I cannot, above all, stress how funny parts of the tale are. I was in hysterics reading parts of it. I highly recommend it if you have even the faintest interest in cricket and a love of good writing.
Just one word of warning: the end will tear your heart out.
Tuesday, April 3. 2007
OK, so I’m reading this after it was made into “a major motion picture”; blame Unity, my main supplier of crackHHHH^Hbooks for not having Christopher Priest’s most recent effort on the shelves until it now.
I’m very fond of Priest; I started reading his early stuff like _Real Time World. and _Fugue for a Darkening Island; a signatue of his work is that he’s fond of presenting narratives about worlds that differ markedly from our own; they start out seemless, solid, with the reader seeking to understand the alternative universe. Even as you do, you begin to see chinks and cracks which are the keys to deciphering the puzzle of what’s really going on.
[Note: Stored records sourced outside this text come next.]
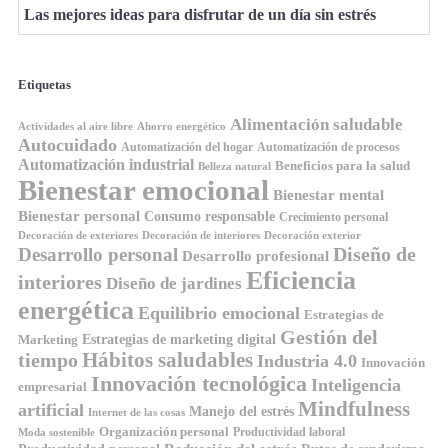
Las mejores ideas para disfrutar de un día sin estrés
Etiquetas
Alimentación saludable
Ahorro energético
Actividades al aire libre
Autocuidado
Automatización del hogar
Automatización de procesos
Automatización industrial
Beneficios para la salud
Belleza natural
Bienestar emocional
Bienestar mental
Bienestar personal
Consumo responsable
Crecimiento personal
Decoración de exteriores
Decoración de interiores
Decoración exterior
Diseño de
Desarrollo personal
Desarrollo profesional
Eficiencia
interiores
Diseño de jardines
energética
Equilibrio emocional
Estrategias de
Gestión del
Estrategias de marketing digital
Marketing
tiempo
Hábitos saludables
Industria 4.0
Innovación
Innovación tecnológica
Inteligencia
empresarial
Mindfulness
artificial
Manejo del estrés
Internet de las cosas
Organización personal
Productividad laboral
Moda sostenible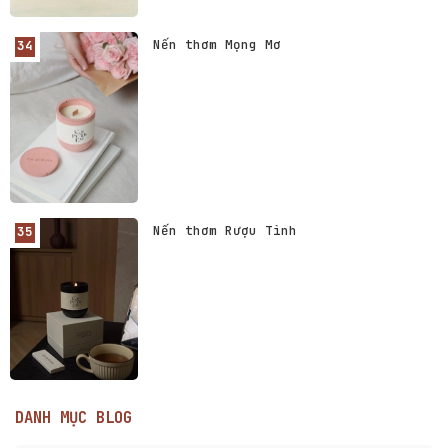
Nến thơm Mọng Mơ
Nến thơm Rượu Tình
DANH MỤC BLOG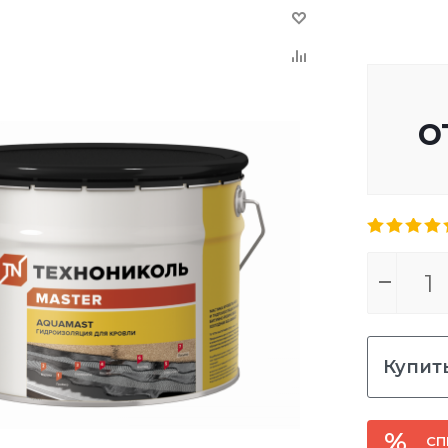
о
Купить
СП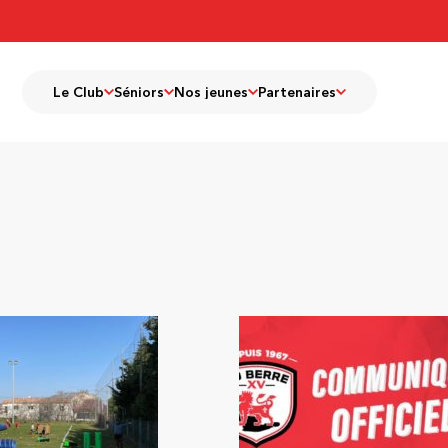
Le Club
Séniors
Nos jeunes
Partenaires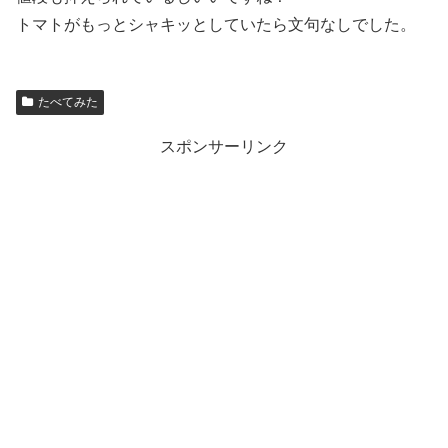
トマトがもっとシャキッとしていたら文句なしでした。
たべてみた
スポンサーリンク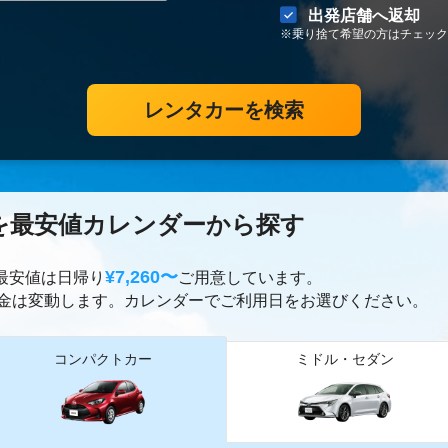
出発店舗へ返却
※乗り捨て希望の方はチェック
レンタカーを検索
を最安値カレンダーから探す
¥7,260〜
ー最安値は日帰り
ご用意しています。
金は変動します。カレンダーでご利用日をお選びください。
コンパクトカー
ミドル・セダン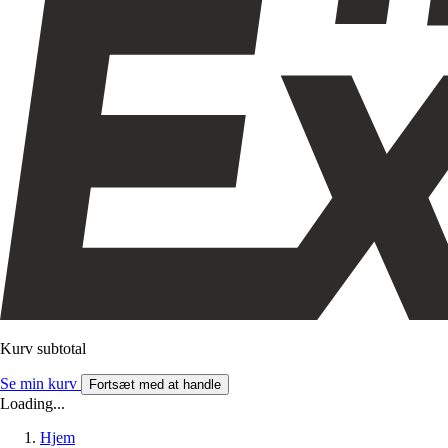
Kurv subtotal
Se min kurv
Fortsæt med at handle
Loading...
Hjem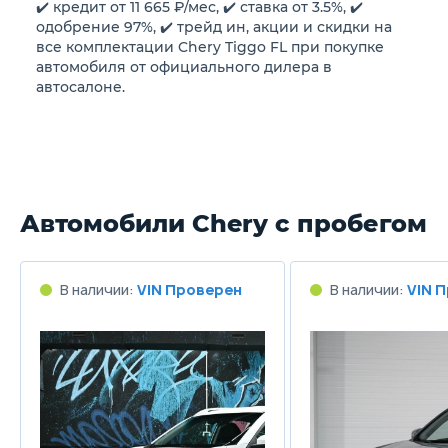
6.7/100км
8
✔️ кредит от 11 665 ₽/мес, ✔️ ставка от 3.5%, ✔️
одобрение 97%, ✔️ трейд ин, акции и скидки на
все комплектации Chery Tiggo FL при покупке
Объем топливного бака
автомобиля от официального дилера в
57 л
57
автосалоне.
Длина
4390 мм
4
Ширина
Автомобили Chery с пробегом
1765 мм
1
Высота
В наличии:
VIN Проверен
В наличии:
VIN 
1705 мм
1
Колёсная база
2510 мм
2
Клиренс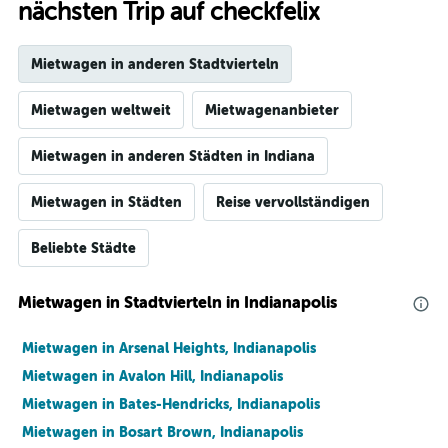
nächsten Trip auf checkfelix
Mietwagen in anderen Stadtvierteln
Mietwagen weltweit
Mietwagenanbieter
Mietwagen in anderen Städten in Indiana
Mietwagen in Städten
Reise vervollständigen
Beliebte Städte
Mietwagen in Stadtvierteln in Indianapolis
Mietwagen in Arsenal Heights, Indianapolis
Mietwagen in Avalon Hill, Indianapolis
Mietwagen in Bates-Hendricks, Indianapolis
Mietwagen in Bosart Brown, Indianapolis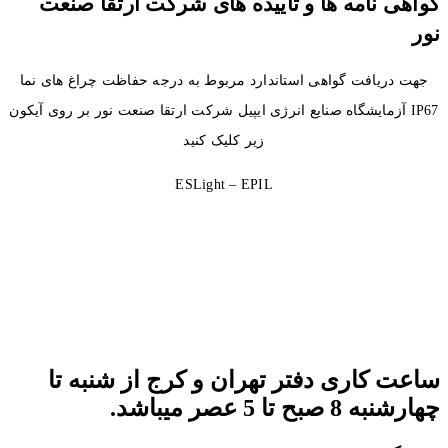
گواهی نامه ها و تاییده های شرکت ارتقا صنعت
نور
جهت دریافت گواهی استاندارد مربوط به درجه حفاظت چراغ های نما
IP67 آزمایشگاه صنایع انرژی ایپیل شرکت ارتقا صنعت نور بر روی آیکون
زیر کلیک کنید
ESLight – EPIL
ساعت کاری دفتر تهران و کرج از شنبه تا
چهارشنبه 8 صبح تا 5 عصر میباشد.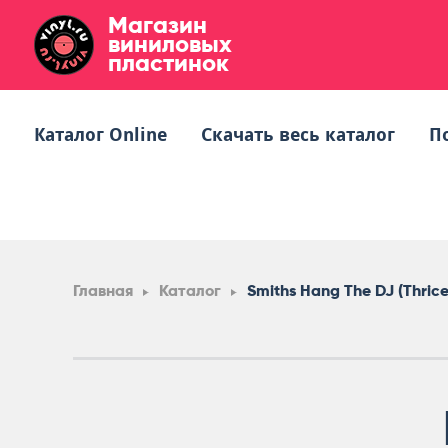
Магазин
виниловых
пластинок
Каталог Online
Скачать весь каталог
П
Главная
Каталог
Smiths Hang The DJ (Thrice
In that sense, Priest’s favour of sci-fi is rather whodunnit flavoured, or perhaps more accruately, howdunnit.
Something I have noticed is that his earlier work tends to be embedded in more orthodox science fiction; his two most recent books, The Separation and Prestige are more concerned with the mystery and the story than the devices used to enable them; indeed, I read one short review of the movie of Prestige that suggested it was more fantasy than sci-fi, since the mechanism of one of the mysteries might as well be magic as science. Certainly it’s the classic soft sci-fi where we are not meant to worry too much about the mechnisms, but more their effects.
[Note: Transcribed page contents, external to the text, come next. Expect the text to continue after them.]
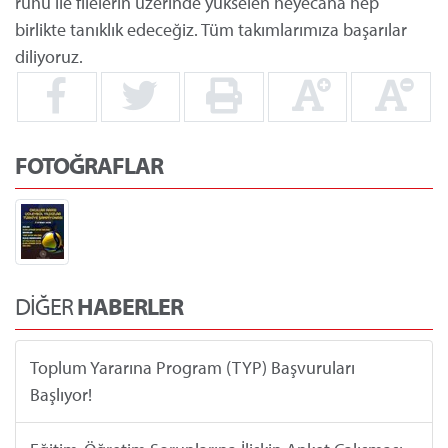
ruhu ile filelerin üzerinde yükselen heyecana hep
birlikte tanıklık edeceğiz. Tüm takımlarımıza başarılar
diliyoruz.
FOTOĞRAFLAR
DİĞER
HABERLER
Toplum Yararına Program (TYP) Başvuruları
Başlıyor!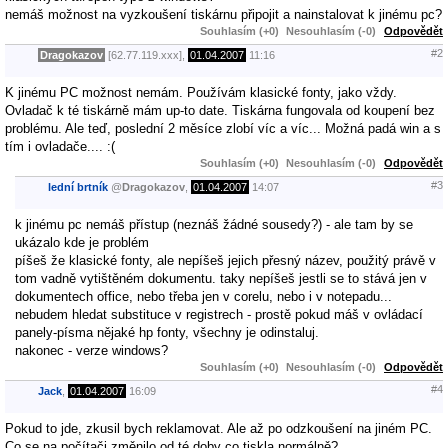
nemáš možnost na vyzkoušení tiskárnu připojit a nainstalovat k jinému pc?
Souhlasím (+0)
Nesouhlasím (-0)
Odpovědět
#2
Dragokazov
[62.77.119.xxx],
01.04.2007
11:16
K jinému PC možnost nemám. Používám klasické fonty, jako vždy.
Ovladač k té tiskárně mám up-to date. Tiskárna fungovala od koupení bez
problému. Ale teď, poslední 2 měsíce zlobí víc a víc... Možná padá win a s
tím i ovladače.... :(
Souhlasím (+0)
Nesouhlasím (-0)
Odpovědět
#3
lední brtník
@
Dragokazov
,
01.04.2007
14:07
k jinému pc nemáš přístup (neznáš žádné sousedy?) - ale tam by se
ukázalo kde je problém
píšeš že klasické fonty, ale nepíšeš jejich přesný název, použitý právě v
tom vadně vytištěném dokumentu. taky nepíšeš jestli se to stává jen v
dokumentech office, nebo třeba jen v corelu, nebo i v notepadu...
nebudem hledat substituce v registrech - prostě pokud máš v ovládací
panely-písma nějaké hp fonty, všechny je odinstaluj.
nakonec - verze windows?
Souhlasím (+0)
Nesouhlasím (-0)
Odpovědět
#4
Jack
,
01.04.2007
16:09
Pokud to jde, zkusil bych reklamovat. Ale až po odzkoušení na jiném PC.
Co se na počítači změnilo od té doby co tiskla normálně?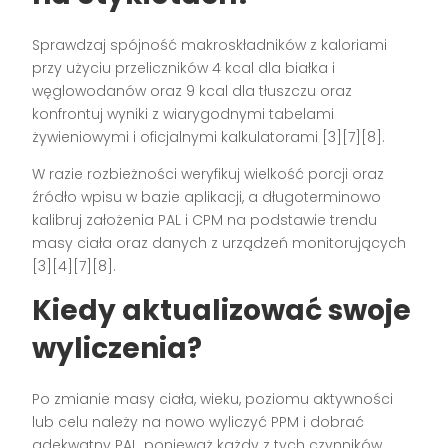
Sprawdzaj spójność makroskładników z kaloriami
przy użyciu przeliczników 4 kcal dla białka i
węglowodanów oraz 9 kcal dla tłuszczu oraz
konfrontuj wyniki z wiarygodnymi tabelami
żywieniowymi i oficjalnymi kalkulatorami [3][7][8].
W razie rozbieżności weryfikuj wielkość porcji oraz
źródło wpisu w bazie aplikacji, a długoterminowo
kalibruj założenia PAL i CPM na podstawie trendu
masy ciała oraz danych z urządzeń monitorujących
[3][4][7][8].
Kiedy aktualizować swoje
wyliczenia?
Po zmianie masy ciała, wieku, poziomu aktywności
lub celu należy na nowo wyliczyć PPM i dobrać
adekwatny PAL, ponieważ każdy z tych czynników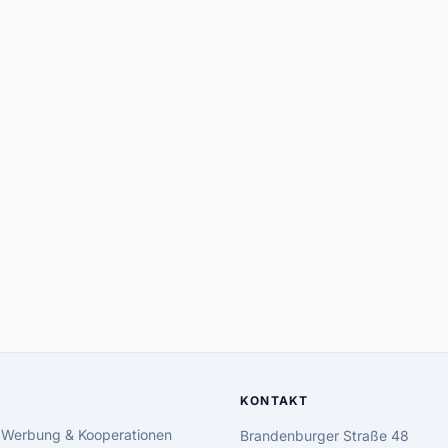
KONTAKT
 Werbung & Kooperationen
Brandenburger Straße 48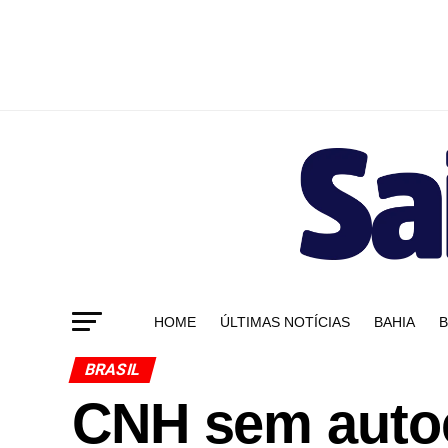
HOME
ÚLTIMAS NOTÍCIAS
BAHIA
B
BRASIL
CNH sem auto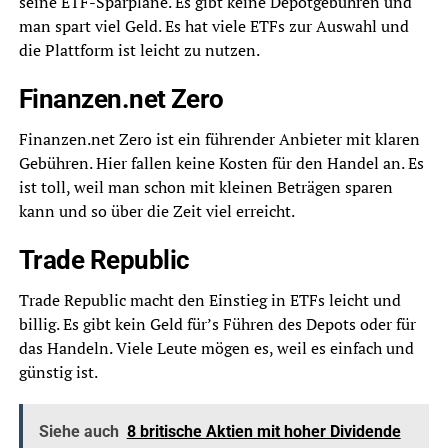
seine ETF-Sparpläne. Es gibt keine Depotgebühren und
man spart viel Geld. Es hat viele ETFs zur Auswahl und
die Plattform ist leicht zu nutzen.
Finanzen.net Zero
Finanzen.net Zero ist ein führender Anbieter mit klaren
Gebühren. Hier fallen keine Kosten für den Handel an. Es
ist toll, weil man schon mit kleinen Beträgen sparen
kann und so über die Zeit viel erreicht.
Trade Republic
Trade Republic macht den Einstieg in ETFs leicht und
billig. Es gibt kein Geld für’s Führen des Depots oder für
das Handeln. Viele Leute mögen es, weil es einfach und
günstig ist.
Siehe auch
8 britische Aktien mit hoher Dividende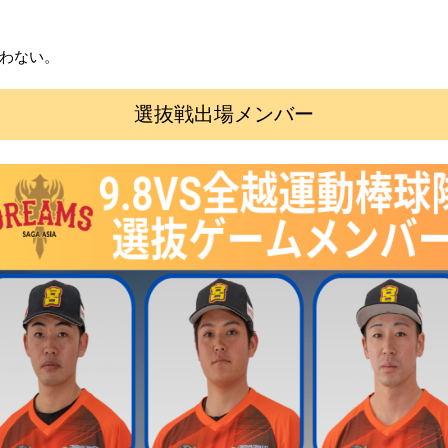
わない。
選抜戦出場メンバー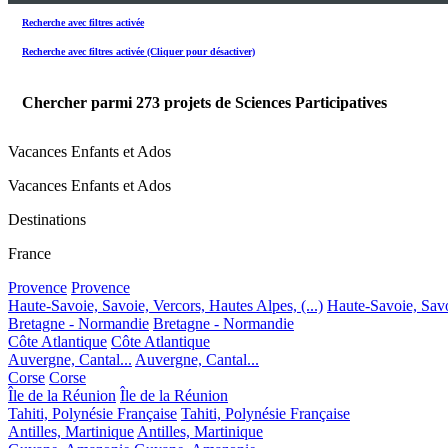
Recherche avec filtres activée
Recherche avec filtres activée (Cliquer pour désactiver)
Chercher parmi
273
projets de Sciences Participatives
Vacances Enfants et Ados
Vacances Enfants et Ados
Destinations
France
Provence
Provence
Haute-Savoie, Savoie, Vercors, Hautes Alpes, (...)
Haute-Savoie, Savoi
Bretagne - Normandie
Bretagne - Normandie
Côte Atlantique
Côte Atlantique
Auvergne, Cantal...
Auvergne, Cantal...
Corse
Corse
Île de la Réunion
Île de la Réunion
Tahiti, Polynésie Française
Tahiti, Polynésie Française
Antilles, Martinique
Antilles, Martinique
I enjoyed the way Prestige plays with multiple views of the same incidents, starting with contemporary perspectives and then segueing into diaries to tell the events of the past. We’re treated the points of view of each of the protagonists in turn, and as we see through their eyes, our views of the characters shifts; one account will leave us in sympathy with one character, the next will lead us to hold him in contempt. It’s a well executed example of the technique, and kept me on my toes.